• [Texte d'étude]
%%

Mme Valérie Pécresse annonce un retour à la normale quasiment tous les mois, mais visiblement ses prévisions ne se réalisent jamais, le taux de ponctualité étant toujours en baisse. Ce sont souvent les plus précaires, ceux qui habitent loin de leur travail, parce que le prix du logement, notamment parisien, en a chassé plus d’un, qui souffrent de cette situation de monopole du réseau RATP.

L’ouverture à la concurrence permettra, j’en suis persuadé, de négocier une amélioration de la qualité du service au bénéfice des voyageurs et une baisse des tarifs sur l’ensemble du réseau. Une véritable négociation sociale sur les conditions de transfert du personnel est nécessaire pour que l’ouverture de la concurrence soit véritablement préparée durant ces deux années de report. Il ne faudrait pas que notre vote en faveur de cet allongement du délai ne se traduise finalement que par un simple report du chaos annoncé.

Nous voterons donc en faveur de ce texte.

M. le président. La parole est à M. Philippe Tabarot. (Applaudissements sur les travées du groupe Les Républicains. – M. Vincent Capo-Canellas applaudit également.)

M. Philippe Tabarot. Monsieur le président, monsieur le ministre, mes chers collègues, les différentes crises qui se sont succédé ont mis en lumière non seulement les éléments clés, mais également les points de faiblesse de la mise en concurrence des services de transport.

Pour autant, l’ouverture à la concurrence doit-elle rester à quai ? Je ne le pense pas. Bien au contraire, elle doit se poursuivre avec méthode, pour réintroduire ce qui peut faire défaut dans une situation historiquement monopolistique.

La concurrence incite à l’innovation, à la performance et à la mise en œuvre de politiques tarifaires attractives qui permettent d’accroître la demande. Je sais que tel n’est pas le débat de ce soir, mais j’ai tout de même envie de vous le dire : la concurrence n’est pas un gros mot ; c’est une réelle chance, et elle mérite d’être menée jusqu’à son terme. C’est le cas avec cette proposition de loi déposée par notre collègue Vincent Capo-Canellas.

Lors de la préparation du processus d’ouverture à la concurrence, la RATP et Île-de-France Mobilités ont fait face à des difficultés opérationnelles auxquelles ce texte permet de répondre.

En plus de laisser à IDFM la possibilité d’étaler l’ouverture à la concurrence des bus jusqu’au 31 décembre 2026, la proposition de loi garantit aux agents l’absence de mobilité géographique contrainte, tout en affinant les modalités de transfert selon les catégories d’emploi et le lieu d’exercice des missions. Nous avons pu le constater lors de notre visite au centre-bus de Montrouge.

Ce texte montre aussi que l’initiative parlementaire est source de performance.

Sur la forme, tout d’abord. D’une part, en montrant que les autorités de la mobilité et les opérateurs peuvent enfin anticiper et améliorer le service. D’autre part, en permettant à un État habituellement plus prompt à contraindre et pénaliser de devancer un problème.

En l’espèce, l’État et le législateur fixent ici un meilleur cadre et définissent les principes que l’autorité organisatrice serait chargée de mettre en œuvre pour tous les opérateurs.

%%

• [Données fournies]
%%

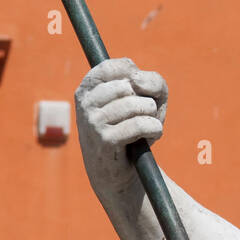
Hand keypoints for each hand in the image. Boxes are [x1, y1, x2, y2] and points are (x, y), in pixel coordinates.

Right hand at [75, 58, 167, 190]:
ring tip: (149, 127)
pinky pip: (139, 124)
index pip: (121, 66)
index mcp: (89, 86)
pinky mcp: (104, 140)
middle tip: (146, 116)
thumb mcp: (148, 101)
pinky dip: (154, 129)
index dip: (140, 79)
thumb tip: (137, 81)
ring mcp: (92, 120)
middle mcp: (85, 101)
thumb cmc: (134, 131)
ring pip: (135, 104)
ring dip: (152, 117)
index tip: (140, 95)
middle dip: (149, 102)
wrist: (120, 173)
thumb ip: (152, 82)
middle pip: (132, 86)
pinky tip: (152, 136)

%%
%%

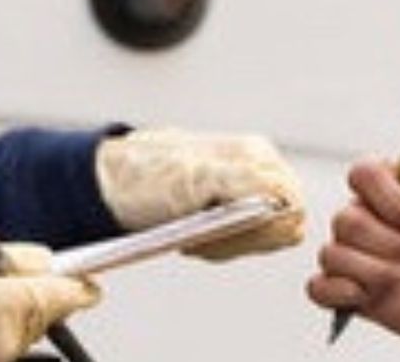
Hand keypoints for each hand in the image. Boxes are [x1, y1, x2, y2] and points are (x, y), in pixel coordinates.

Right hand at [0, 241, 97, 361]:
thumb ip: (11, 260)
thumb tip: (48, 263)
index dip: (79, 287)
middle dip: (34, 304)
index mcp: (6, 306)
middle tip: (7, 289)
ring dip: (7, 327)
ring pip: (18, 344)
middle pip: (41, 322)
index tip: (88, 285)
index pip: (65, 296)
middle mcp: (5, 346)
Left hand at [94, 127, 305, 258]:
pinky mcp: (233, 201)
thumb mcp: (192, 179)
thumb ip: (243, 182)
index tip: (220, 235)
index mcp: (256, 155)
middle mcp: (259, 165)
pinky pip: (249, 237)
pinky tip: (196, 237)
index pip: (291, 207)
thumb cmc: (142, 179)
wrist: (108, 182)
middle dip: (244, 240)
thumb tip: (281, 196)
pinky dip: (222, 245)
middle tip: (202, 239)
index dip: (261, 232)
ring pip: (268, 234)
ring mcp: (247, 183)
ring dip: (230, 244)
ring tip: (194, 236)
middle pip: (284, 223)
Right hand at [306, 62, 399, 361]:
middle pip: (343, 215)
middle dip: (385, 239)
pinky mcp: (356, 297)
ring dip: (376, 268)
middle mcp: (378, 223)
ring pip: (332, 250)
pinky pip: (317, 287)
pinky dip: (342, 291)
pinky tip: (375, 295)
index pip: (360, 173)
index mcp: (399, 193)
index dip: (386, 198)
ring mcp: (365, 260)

%%

• [Consigne A]
Pouvez-vous reformuler sous forme de liste le paragraphe du texte d'étude qui commence par « En plus de laisser à IDFM », en gardant ses faits principaux ?
• [Consigne B]
Recopiez mot pour mot, dans le texte d'étude, tout le passage allant de « La concurrence incite » jusqu'à « collègue Vincent Capo-Canellas. ».
• [Consigne C]
Prolongez le texte d'étude sur l'ouverture à la concurrence du réseau de bus de la RATP, en reprenant juste après sa dernière phrase.

• [Réponse rédigée A]
- IDFM peut étaler l'ouverture à la concurrence des bus jusqu'au 31 décembre 2026.
- Les agents sont assurés de ne subir aucune mobilité géographique contrainte.
- Les modalités de transfert sont précisées selon les catégories d'emploi et le lieu d'exercice des missions.
- Ces points ont été constatés lors de la visite au centre-bus de Montrouge.

• [Réponse rédigée B]
La concurrence incite à l’innovation, à la performance et à la mise en œuvre de politiques tarifaires attractives qui permettent d’accroître la demande. Je sais que tel n’est pas le débat de ce soir, mais j’ai tout de même envie de vous le dire : la concurrence n’est pas un gros mot ; c’est une réelle chance, et elle mérite d’être menée jusqu’à son terme. C’est le cas avec cette proposition de loi déposée par notre collègue Vincent Capo-Canellas.

• [Réponse rédigée C]
Sur le fond, ensuite, le Sénat souligne un fait essentiel : les mobilités en Île-de-France constituent un enjeu immense, non seulement en raison des jeux Olympiques et Paralympiques, mais aussi parce que l’Île-de-France compte l’un des plus importants réseaux de transports européens.

Sans esprit de polémique ou de chantage syndical, nous formons le vœu, au travers de cette proposition de loi, que la gestion des transports, en cette période exceptionnelle, soit à la hauteur des attentes, et qu’elle le soit aussi bien pour les dirigeants du monde qui seront présents que pour n’importe quel Francilien.

Au regard des enjeux, je souligne que ce texte consacre l’intérêt des usagers et des agents, tout en bâtissant une échelle précise des compétences. Dans quel but ? Pour la seule qualité du service.

Cet ajustement n’est ni un rétropédalage ni un abandon. Il était difficile d’envisager quelle serait leur nouvelle affectation des 19 000 salariés au 1er janvier 2025, de basculer vers l’ouverture à la concurrence d’un seul coup.

Avec la voie qui est proposée, laquelle se veut progressive, apaisée, pragmatique et responsable, l’usager a tout à gagner. C’est, me semble-t-il, le but que nous visons tous. Par un compromis raisonnable, nous pensons que notre service public, celui des bus d’Île-de-France, fonctionnera le mieux possible.

C’est une avancée sécurisée et graduée, qui nous rappelle la chance qu’offre la concurrence face aux fausses idées entretenues. La concurrence n’est pas la privatisation, puisque le contrôle public est maintenu. Elle n’est pas non plus la précarisation sociale, l’emploi étant maintenu et les garanties sociales – et non, cher Roger Karoutchi, le « sac à dos social » ! – préservées.

La concurrence, c’est tout le contraire. Elle est vertueuse par le recours aux délégations de service public, qui instaurent un dialogue plus compétitif et équilibré entre l’autorité organisatrice de la mobilité et les opérateurs.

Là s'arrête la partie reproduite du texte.